-- TASK REQUIREMENTS --
Report each line of the records where "knee" occurs.

-- Records excerpted from a collection --

::::::::

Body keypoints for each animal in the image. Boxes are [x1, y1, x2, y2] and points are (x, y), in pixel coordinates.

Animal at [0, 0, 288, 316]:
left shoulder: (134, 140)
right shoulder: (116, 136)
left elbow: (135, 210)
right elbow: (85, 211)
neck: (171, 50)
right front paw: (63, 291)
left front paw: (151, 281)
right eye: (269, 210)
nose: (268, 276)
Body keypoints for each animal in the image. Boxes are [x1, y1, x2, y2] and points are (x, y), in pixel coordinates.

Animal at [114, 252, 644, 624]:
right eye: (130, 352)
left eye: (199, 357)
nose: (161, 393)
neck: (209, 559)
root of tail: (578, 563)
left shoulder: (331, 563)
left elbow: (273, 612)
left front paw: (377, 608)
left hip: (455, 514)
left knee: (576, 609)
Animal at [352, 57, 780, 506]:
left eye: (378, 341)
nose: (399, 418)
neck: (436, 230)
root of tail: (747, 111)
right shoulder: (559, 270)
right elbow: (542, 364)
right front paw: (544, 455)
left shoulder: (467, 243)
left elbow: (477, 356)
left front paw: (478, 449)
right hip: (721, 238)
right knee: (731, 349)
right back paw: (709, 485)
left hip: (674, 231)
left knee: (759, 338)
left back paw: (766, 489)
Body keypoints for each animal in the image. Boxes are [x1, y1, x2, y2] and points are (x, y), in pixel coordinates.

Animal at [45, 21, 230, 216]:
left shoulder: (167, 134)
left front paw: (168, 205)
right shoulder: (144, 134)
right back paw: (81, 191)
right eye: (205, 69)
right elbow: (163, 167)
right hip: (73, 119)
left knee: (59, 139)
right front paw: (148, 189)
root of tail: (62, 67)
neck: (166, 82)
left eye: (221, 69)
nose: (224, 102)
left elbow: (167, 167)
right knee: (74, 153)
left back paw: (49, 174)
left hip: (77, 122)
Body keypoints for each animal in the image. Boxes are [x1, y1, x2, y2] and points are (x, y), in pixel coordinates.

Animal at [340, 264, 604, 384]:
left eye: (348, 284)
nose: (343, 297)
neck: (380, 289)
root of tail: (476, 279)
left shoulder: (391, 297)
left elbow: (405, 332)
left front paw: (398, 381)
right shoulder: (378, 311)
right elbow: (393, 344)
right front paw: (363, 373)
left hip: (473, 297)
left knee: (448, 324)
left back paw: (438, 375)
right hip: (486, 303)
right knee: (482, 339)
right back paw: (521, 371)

::::::::

-- PROBLEM SOLUTION --
left knee: (576, 609)
right knee: (731, 349)
left knee: (759, 338)
left knee: (59, 139)
right knee: (74, 153)
left knee: (448, 324)
right knee: (482, 339)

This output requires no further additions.